Saved data entries:
________________________
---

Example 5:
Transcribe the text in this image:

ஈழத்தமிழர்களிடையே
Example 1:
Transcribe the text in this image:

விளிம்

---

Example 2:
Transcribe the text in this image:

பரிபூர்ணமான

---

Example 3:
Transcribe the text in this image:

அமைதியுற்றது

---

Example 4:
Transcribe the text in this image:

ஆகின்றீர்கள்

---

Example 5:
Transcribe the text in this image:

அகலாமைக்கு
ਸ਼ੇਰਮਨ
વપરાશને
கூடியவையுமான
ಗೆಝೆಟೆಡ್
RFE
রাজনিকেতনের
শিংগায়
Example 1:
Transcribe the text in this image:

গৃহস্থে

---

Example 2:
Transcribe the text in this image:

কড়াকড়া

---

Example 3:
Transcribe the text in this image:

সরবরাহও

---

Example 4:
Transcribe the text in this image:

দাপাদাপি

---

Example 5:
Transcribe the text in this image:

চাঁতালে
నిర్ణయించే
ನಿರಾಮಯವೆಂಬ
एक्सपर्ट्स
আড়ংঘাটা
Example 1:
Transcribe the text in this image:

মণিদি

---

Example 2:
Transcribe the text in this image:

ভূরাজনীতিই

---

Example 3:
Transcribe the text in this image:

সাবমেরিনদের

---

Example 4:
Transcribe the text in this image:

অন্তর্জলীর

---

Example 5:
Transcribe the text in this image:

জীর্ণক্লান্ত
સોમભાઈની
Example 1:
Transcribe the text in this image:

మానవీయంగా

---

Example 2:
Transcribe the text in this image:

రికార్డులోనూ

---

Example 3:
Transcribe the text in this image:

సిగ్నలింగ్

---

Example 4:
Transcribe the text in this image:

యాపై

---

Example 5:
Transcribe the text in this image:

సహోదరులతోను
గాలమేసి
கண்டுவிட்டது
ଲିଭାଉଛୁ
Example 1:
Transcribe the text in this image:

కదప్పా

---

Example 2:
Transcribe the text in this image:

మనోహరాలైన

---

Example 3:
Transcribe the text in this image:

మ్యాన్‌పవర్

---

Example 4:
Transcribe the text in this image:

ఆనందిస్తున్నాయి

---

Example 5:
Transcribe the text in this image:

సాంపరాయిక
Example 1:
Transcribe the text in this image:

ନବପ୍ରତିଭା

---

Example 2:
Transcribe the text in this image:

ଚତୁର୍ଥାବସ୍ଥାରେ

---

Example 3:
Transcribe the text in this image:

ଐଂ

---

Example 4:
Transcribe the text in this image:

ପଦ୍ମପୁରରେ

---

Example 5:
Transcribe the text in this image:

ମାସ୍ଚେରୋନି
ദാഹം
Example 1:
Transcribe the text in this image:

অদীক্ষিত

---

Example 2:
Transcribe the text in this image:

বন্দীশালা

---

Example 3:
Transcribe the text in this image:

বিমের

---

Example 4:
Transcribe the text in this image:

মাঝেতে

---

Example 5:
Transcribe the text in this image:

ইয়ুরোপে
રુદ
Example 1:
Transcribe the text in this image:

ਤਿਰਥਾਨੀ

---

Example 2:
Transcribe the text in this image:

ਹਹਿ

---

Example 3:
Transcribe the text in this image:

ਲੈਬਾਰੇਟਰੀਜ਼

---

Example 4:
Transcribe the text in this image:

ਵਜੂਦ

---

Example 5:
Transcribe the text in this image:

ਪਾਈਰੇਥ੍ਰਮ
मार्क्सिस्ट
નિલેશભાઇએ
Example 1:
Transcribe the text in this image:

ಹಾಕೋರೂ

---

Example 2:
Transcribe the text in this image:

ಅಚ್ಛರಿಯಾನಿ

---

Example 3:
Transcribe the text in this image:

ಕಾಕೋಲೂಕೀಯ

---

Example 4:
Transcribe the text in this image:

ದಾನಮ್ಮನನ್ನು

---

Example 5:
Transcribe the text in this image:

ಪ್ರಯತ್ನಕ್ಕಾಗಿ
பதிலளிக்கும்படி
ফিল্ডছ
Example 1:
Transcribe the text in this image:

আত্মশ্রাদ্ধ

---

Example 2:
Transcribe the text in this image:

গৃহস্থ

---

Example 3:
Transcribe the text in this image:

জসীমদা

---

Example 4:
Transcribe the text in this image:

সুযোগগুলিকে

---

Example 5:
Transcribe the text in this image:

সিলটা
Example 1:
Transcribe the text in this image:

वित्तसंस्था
________________________
• TASK REQUIREMENTS: Having read the entries above, set each one down again exactly.

• RESULT:
---

Example 5:
Transcribe the text in this image:

ஈழத்தமிழர்களிடையே
Example 1:
Transcribe the text in this image:

விளிம்

---

Example 2:
Transcribe the text in this image:

பரிபூர்ணமான

---

Example 3:
Transcribe the text in this image:

அமைதியுற்றது

---

Example 4:
Transcribe the text in this image:

ஆகின்றீர்கள்

---

Example 5:
Transcribe the text in this image:

அகலாமைக்கு
ਸ਼ੇਰਮਨ
વપરાશને
கூடியவையுமான
ಗೆಝೆಟೆಡ್
RFE
রাজনিকেতনের
শিংগায়
Example 1:
Transcribe the text in this image:

গৃহস্থে

---

Example 2:
Transcribe the text in this image:

কড়াকড়া

---

Example 3:
Transcribe the text in this image:

সরবরাহও

---

Example 4:
Transcribe the text in this image:

দাপাদাপি

---

Example 5:
Transcribe the text in this image:

চাঁতালে
నిర్ణయించే
ನಿರಾಮಯವೆಂಬ
एक्सपर्ट्स
আড়ংঘাটা
Example 1:
Transcribe the text in this image:

মণিদি

---

Example 2:
Transcribe the text in this image:

ভূরাজনীতিই

---

Example 3:
Transcribe the text in this image:

সাবমেরিনদের

---

Example 4:
Transcribe the text in this image:

অন্তর্জলীর

---

Example 5:
Transcribe the text in this image:

জীর্ণক্লান্ত
સોમભાઈની
Example 1:
Transcribe the text in this image:

మానవీయంగా

---

Example 2:
Transcribe the text in this image:

రికార్డులోనూ

---

Example 3:
Transcribe the text in this image:

సిగ్నలింగ్

---

Example 4:
Transcribe the text in this image:

యాపై

---

Example 5:
Transcribe the text in this image:

సహోదరులతోను
గాలమేసి
கண்டுவிட்டது
ଲିଭାଉଛୁ
Example 1:
Transcribe the text in this image:

కదప్పా

---

Example 2:
Transcribe the text in this image:

మనోహరాలైన

---

Example 3:
Transcribe the text in this image:

మ్యాన్‌పవర్

---

Example 4:
Transcribe the text in this image:

ఆనందిస్తున్నాయి

---

Example 5:
Transcribe the text in this image:

సాంపరాయిక
Example 1:
Transcribe the text in this image:

ନବପ୍ରତିଭା

---

Example 2:
Transcribe the text in this image:

ଚତୁର୍ଥାବସ୍ଥାରେ

---

Example 3:
Transcribe the text in this image:

ଐଂ

---

Example 4:
Transcribe the text in this image:

ପଦ୍ମପୁରରେ

---

Example 5:
Transcribe the text in this image:

ମାସ୍ଚେରୋନି
ദാഹം
Example 1:
Transcribe the text in this image:

অদীক্ষিত

---

Example 2:
Transcribe the text in this image:

বন্দীশালা

---

Example 3:
Transcribe the text in this image:

বিমের

---

Example 4:
Transcribe the text in this image:

মাঝেতে

---

Example 5:
Transcribe the text in this image:

ইয়ুরোপে
રુદ
Example 1:
Transcribe the text in this image:

ਤਿਰਥਾਨੀ

---

Example 2:
Transcribe the text in this image:

ਹਹਿ

---

Example 3:
Transcribe the text in this image:

ਲੈਬਾਰੇਟਰੀਜ਼

---

Example 4:
Transcribe the text in this image:

ਵਜੂਦ

---

Example 5:
Transcribe the text in this image:

ਪਾਈਰੇਥ੍ਰਮ
मार्क्सिस्ट
નિલેશભાઇએ
Example 1:
Transcribe the text in this image:

ಹಾಕೋರೂ

---

Example 2:
Transcribe the text in this image:

ಅಚ್ಛರಿಯಾನಿ

---

Example 3:
Transcribe the text in this image:

ಕಾಕೋಲೂಕೀಯ

---

Example 4:
Transcribe the text in this image:

ದಾನಮ್ಮನನ್ನು

---

Example 5:
Transcribe the text in this image:

ಪ್ರಯತ್ನಕ್ಕಾಗಿ
பதிலளிக்கும்படி
ফিল্ডছ
Example 1:
Transcribe the text in this image:

আত্মশ্রাদ্ধ

---

Example 2:
Transcribe the text in this image:

গৃহস্থ

---

Example 3:
Transcribe the text in this image:

জসীমদা

---

Example 4:
Transcribe the text in this image:

সুযোগগুলিকে

---

Example 5:
Transcribe the text in this image:

সিলটা
Example 1:
Transcribe the text in this image:

वित्तसंस्था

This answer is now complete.